→ Exercise description: When you copy the data, keep every line exactly as written and skip the pictures.

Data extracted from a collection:

##########

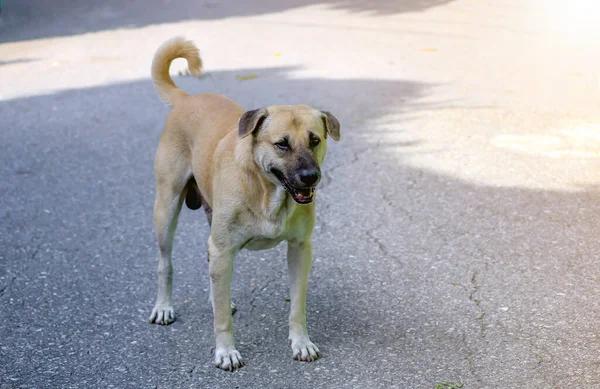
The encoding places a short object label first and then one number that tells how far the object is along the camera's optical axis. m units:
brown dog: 3.50
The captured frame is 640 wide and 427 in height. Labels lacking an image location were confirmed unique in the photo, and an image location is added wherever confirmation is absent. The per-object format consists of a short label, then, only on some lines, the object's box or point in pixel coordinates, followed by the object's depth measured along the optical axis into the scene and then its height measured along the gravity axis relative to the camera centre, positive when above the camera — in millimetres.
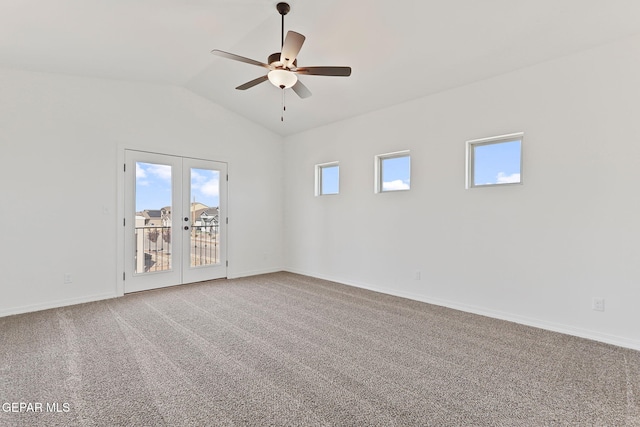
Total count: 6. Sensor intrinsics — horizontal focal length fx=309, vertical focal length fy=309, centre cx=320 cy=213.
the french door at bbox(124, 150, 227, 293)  4668 -131
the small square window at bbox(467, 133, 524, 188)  3574 +655
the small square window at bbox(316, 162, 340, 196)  5605 +652
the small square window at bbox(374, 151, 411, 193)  4598 +652
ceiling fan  2459 +1256
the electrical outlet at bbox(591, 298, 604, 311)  3008 -872
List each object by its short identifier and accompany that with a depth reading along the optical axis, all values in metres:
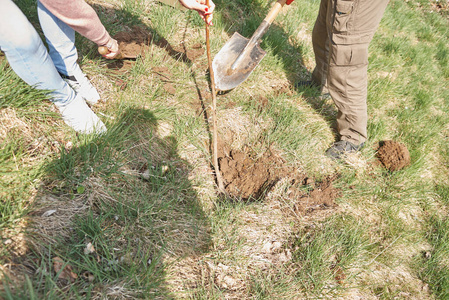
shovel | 2.42
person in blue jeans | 1.36
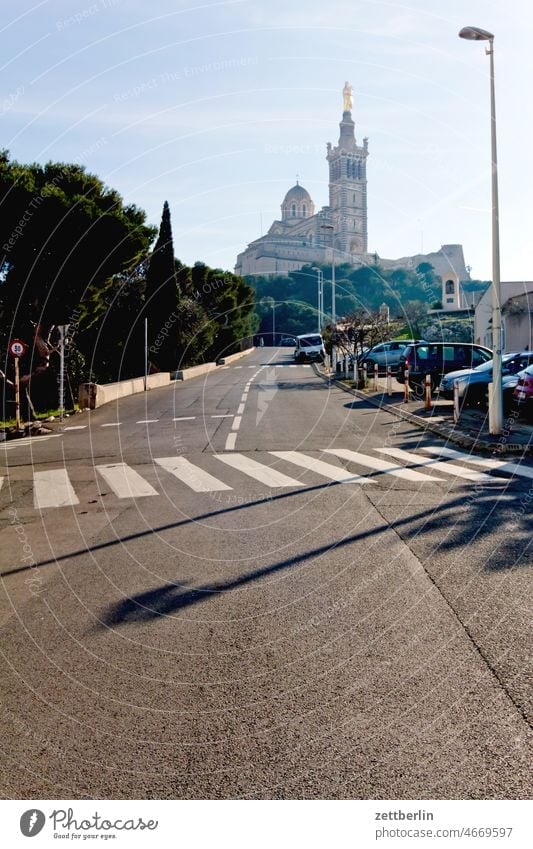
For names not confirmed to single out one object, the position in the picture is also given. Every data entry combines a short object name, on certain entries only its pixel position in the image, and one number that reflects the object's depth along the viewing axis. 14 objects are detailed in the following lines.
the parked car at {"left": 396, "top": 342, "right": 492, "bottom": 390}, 27.84
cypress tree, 45.38
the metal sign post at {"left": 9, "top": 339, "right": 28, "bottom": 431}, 20.74
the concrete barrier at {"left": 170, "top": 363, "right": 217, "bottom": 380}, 46.11
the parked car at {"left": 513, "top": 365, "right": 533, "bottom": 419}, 17.80
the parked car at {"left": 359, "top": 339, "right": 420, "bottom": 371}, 35.91
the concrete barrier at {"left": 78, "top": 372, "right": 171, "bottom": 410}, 28.25
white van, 61.38
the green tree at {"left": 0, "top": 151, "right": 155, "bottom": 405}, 26.38
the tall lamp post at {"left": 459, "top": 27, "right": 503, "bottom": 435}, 15.53
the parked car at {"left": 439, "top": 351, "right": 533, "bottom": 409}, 21.59
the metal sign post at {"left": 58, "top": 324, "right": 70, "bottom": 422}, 23.61
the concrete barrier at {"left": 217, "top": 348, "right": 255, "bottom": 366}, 63.00
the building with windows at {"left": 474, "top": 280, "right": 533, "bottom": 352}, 37.94
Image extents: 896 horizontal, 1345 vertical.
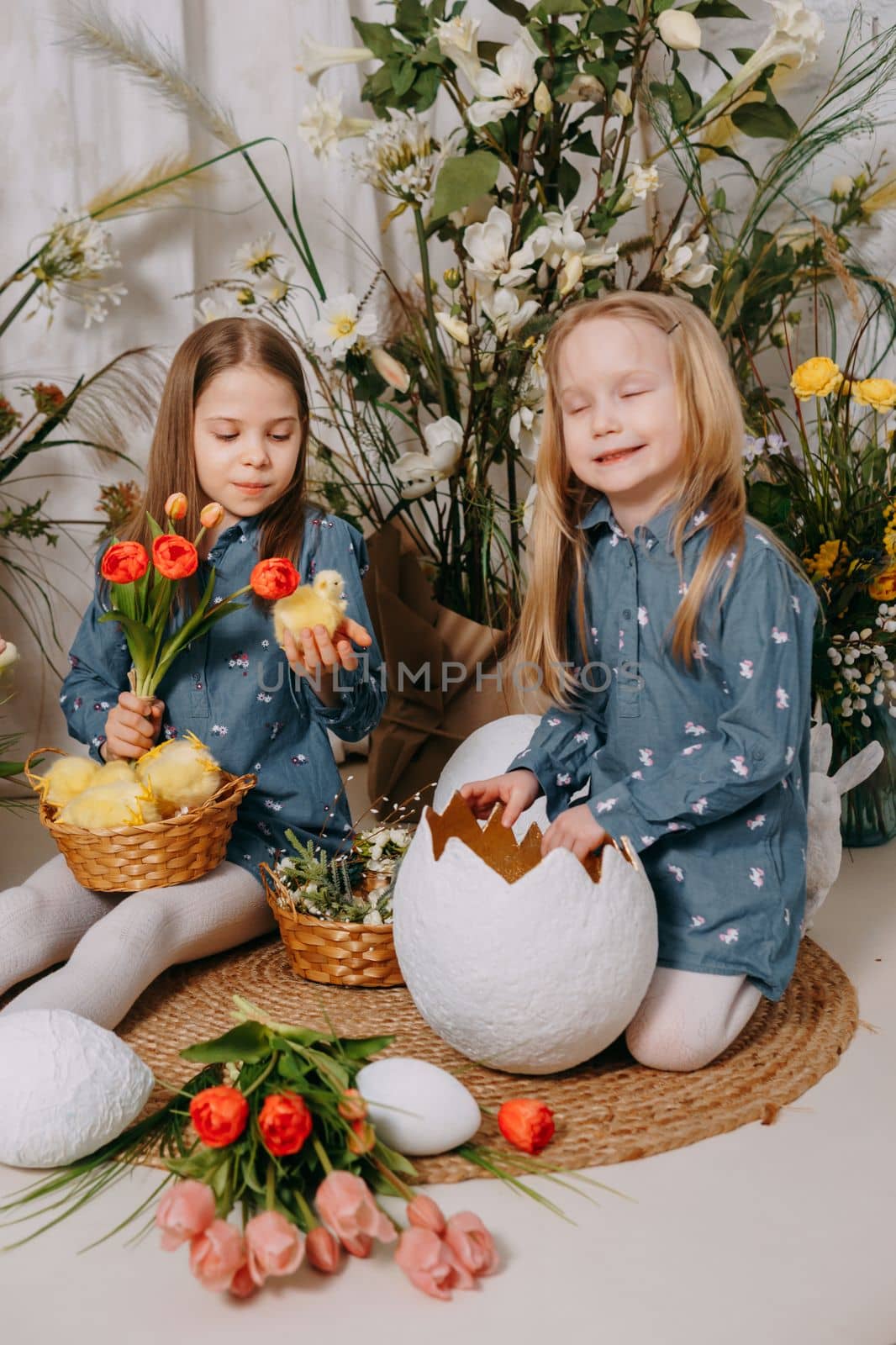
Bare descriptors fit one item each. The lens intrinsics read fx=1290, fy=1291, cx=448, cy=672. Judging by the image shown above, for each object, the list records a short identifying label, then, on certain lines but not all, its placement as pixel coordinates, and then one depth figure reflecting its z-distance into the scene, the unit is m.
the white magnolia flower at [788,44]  1.71
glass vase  1.97
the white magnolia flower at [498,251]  1.70
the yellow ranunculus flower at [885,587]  1.87
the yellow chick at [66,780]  1.54
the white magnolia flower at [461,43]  1.69
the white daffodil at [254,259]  1.93
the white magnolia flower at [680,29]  1.71
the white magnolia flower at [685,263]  1.76
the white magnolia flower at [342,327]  1.84
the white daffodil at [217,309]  1.83
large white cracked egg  1.23
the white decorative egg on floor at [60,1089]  1.15
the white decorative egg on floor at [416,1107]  1.16
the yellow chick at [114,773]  1.52
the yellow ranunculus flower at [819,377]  1.81
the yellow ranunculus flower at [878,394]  1.79
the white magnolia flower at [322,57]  1.90
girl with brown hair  1.55
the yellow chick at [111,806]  1.48
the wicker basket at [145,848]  1.50
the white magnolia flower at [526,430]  1.79
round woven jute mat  1.26
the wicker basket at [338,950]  1.54
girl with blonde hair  1.35
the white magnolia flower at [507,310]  1.73
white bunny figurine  1.57
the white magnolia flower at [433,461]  1.83
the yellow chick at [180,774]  1.51
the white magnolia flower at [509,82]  1.70
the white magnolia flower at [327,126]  1.87
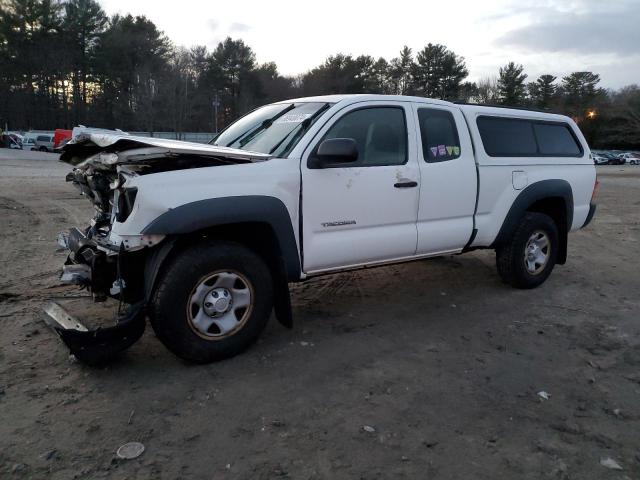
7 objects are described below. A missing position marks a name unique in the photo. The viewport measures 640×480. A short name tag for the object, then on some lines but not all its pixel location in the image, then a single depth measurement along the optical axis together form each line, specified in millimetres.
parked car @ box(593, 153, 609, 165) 58688
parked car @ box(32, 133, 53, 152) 41750
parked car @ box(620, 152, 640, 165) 59500
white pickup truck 3484
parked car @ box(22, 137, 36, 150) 41938
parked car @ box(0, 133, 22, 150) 41891
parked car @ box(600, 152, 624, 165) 59250
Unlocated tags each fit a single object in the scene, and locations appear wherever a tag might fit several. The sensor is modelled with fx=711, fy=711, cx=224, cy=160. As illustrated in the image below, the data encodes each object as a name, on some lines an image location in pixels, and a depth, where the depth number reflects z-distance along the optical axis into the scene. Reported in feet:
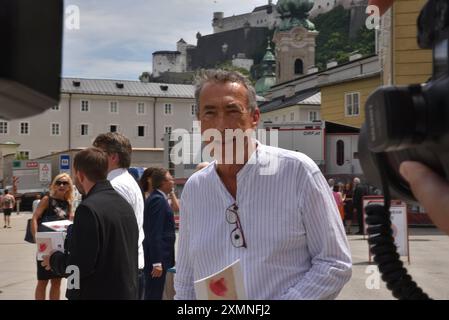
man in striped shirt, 8.48
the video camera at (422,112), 3.60
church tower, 338.13
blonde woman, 26.66
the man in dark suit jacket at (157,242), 22.59
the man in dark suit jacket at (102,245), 13.78
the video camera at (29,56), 2.84
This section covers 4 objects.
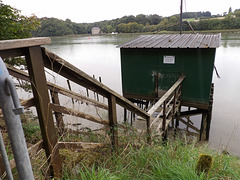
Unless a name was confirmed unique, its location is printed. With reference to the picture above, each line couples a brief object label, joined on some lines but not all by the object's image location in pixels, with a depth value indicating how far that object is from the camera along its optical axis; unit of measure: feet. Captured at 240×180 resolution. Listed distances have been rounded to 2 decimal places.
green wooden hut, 23.45
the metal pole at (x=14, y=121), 2.58
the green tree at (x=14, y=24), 18.03
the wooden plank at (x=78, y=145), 6.07
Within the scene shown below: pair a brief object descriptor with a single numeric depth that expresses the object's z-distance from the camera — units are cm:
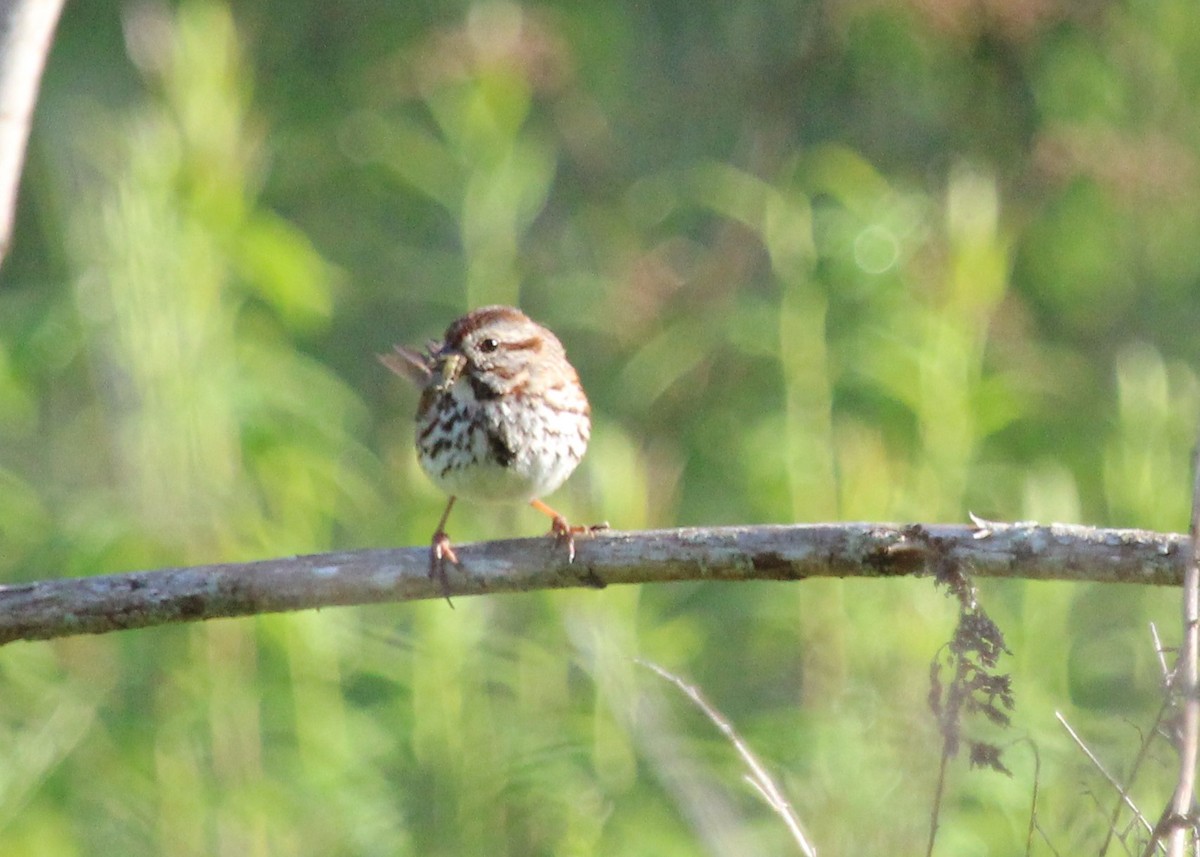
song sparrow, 852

##########

→ Response:
The encoding places a short object label first and then one number that tells how far the object is along the camera's optical axis. m units:
brown dog: 3.50
The captured frame is 640 wide and 427 in height. Labels lacking an image location were confirmed unique in the photo, and an image location is added wherever confirmation is absent. The per-object format consists of a short label, then, only on some lines, the object's box or point in pixel coordinates, followed by the object's depth measured along the optical axis into the scene and then its height measured along the gravity axis relative to the camera centre, positive when above the camera — in millimetres.
Total count: 6. Sensor intrinsics — horizontal focal length fx=309, vertical focal length fy=309, centre cx=320 cy=213.
the french door at bbox(124, 150, 227, 293)  4668 -131
the small square window at bbox(467, 133, 524, 188)  3574 +655
the small square window at bbox(316, 162, 340, 196)  5605 +652
the small square window at bbox(374, 151, 411, 193)  4598 +652
ceiling fan  2459 +1256
the electrical outlet at bbox(591, 298, 604, 311)  3008 -872
List each object by its short identifier and accompany that with a depth reading along the optical axis, all values in metres:
shovel | 2.42
person in blue jeans | 1.36
For names not confirmed to single out one object, the position in the picture is also given. Every data entry combines a short object name, on certain entries only its pixel position in the image, and one number that reflects the object's depth along the viewing axis. 14 objects are detailed in the following lines.
the parked car at {"left": 396, "top": 342, "right": 492, "bottom": 390}, 27.84
cypress tree, 45.38
the metal sign post at {"left": 9, "top": 339, "right": 28, "bottom": 431}, 20.74
the concrete barrier at {"left": 170, "top": 363, "right": 217, "bottom": 380}, 46.11
the parked car at {"left": 513, "top": 365, "right": 533, "bottom": 419}, 17.80
the parked car at {"left": 359, "top": 339, "right": 420, "bottom": 371}, 35.91
the concrete barrier at {"left": 78, "top": 372, "right": 171, "bottom": 410}, 28.25
white van, 61.38
the green tree at {"left": 0, "top": 151, "right": 155, "bottom": 405}, 26.38
the tall lamp post at {"left": 459, "top": 27, "right": 503, "bottom": 435}, 15.53
the parked car at {"left": 439, "top": 351, "right": 533, "bottom": 409}, 21.59
the metal sign post at {"left": 58, "top": 324, "right": 70, "bottom": 422}, 23.61
the concrete barrier at {"left": 217, "top": 348, "right": 255, "bottom": 366}, 63.00
the building with windows at {"left": 474, "top": 280, "right": 533, "bottom": 352}, 37.94
Image extents: 896 horizontal, 1345 vertical.
Bare descriptors fit one item each. The lens intrinsics read fx=1290, fy=1291, cx=448, cy=672. Judging by the image shown above, for each object, the list records a short identifying label, then, on certain lines but not all, its placement as pixel coordinates, and then one depth figure reflecting its z-distance into the scene, the unit is m.
the white magnolia flower at [788,44]  1.71
glass vase  1.97
the white magnolia flower at [498,251]  1.70
the yellow ranunculus flower at [885,587]  1.87
the yellow chick at [66,780]  1.54
the white magnolia flower at [461,43]  1.69
the white daffodil at [254,259]  1.93
the white magnolia flower at [680,29]  1.71
the white magnolia flower at [685,263]  1.76
the white magnolia flower at [342,327]  1.84
the white daffodil at [217,309]  1.83
large white cracked egg  1.23
the white decorative egg on floor at [60,1089]  1.15
the white decorative egg on floor at [416,1107]  1.16
the yellow chick at [114,773]  1.52
the yellow ranunculus flower at [819,377]  1.81
the yellow ranunculus flower at [878,394]  1.79
the white magnolia flower at [322,57]  1.90
girl with brown hair  1.55
the yellow chick at [111,806]  1.48
the wicker basket at [145,848]  1.50
the white magnolia flower at [526,430]  1.79
round woven jute mat  1.26
the wicker basket at [338,950]  1.54
girl with blonde hair  1.35
the white magnolia flower at [507,310]  1.73
white bunny figurine  1.57
the white magnolia flower at [433,461]  1.83
the yellow chick at [180,774]  1.51
the white magnolia flower at [509,82]  1.70
the white magnolia flower at [327,126]  1.87
7 objects are described below. A missing position marks a name unique in the photo. The viewport measures 640×480. A short name tag for the object, then on some lines but not all its pixel location in the image, then a single depth measurement along the optical axis together form each line, specified in millimetres.
parked car @ box(593, 153, 609, 165) 58688
parked car @ box(32, 133, 53, 152) 41750
parked car @ box(620, 152, 640, 165) 59500
white pickup truck 3484
parked car @ box(22, 137, 36, 150) 41938
parked car @ box(0, 133, 22, 150) 41891
parked car @ box(600, 152, 624, 165) 59250
Unlocated tags each fit a single object in the scene, and locations appear wherever a tag might fit several. The sensor is modelled with fx=711, fy=711, cx=224, cy=160. As illustrated in the image below, the data encodes each object as a name, on some lines an image location in pixels, and a depth, where the depth number reflects z-distance along the optical axis into the scene. Reported in feet:
man in striped shirt, 8.48
the video camera at (422,112), 3.60
church tower, 338.13
blonde woman, 26.66
the man in dark suit jacket at (157,242), 22.59
the man in dark suit jacket at (102,245), 13.78
the video camera at (29,56), 2.84
This section covers 4 objects.
Unless a name was confirmed unique, its location is printed. With reference to the picture above, each line couples a brief object label, joined on some lines but not all by the object's image location in pixels, with a depth value indicating how far that object is from the camera along its optical axis; unit of measure: feet. Captured at 240×180 resolution. Listed distances have been rounded to 2 decimal places.
green wooden hut, 23.45
the metal pole at (x=14, y=121), 2.58
the green tree at (x=14, y=24), 18.03
the wooden plank at (x=78, y=145), 6.07
Within the scene shown below: pair a brief object descriptor with a single numeric depth that expresses the object's z-distance from the camera — units are cm:
song sparrow, 852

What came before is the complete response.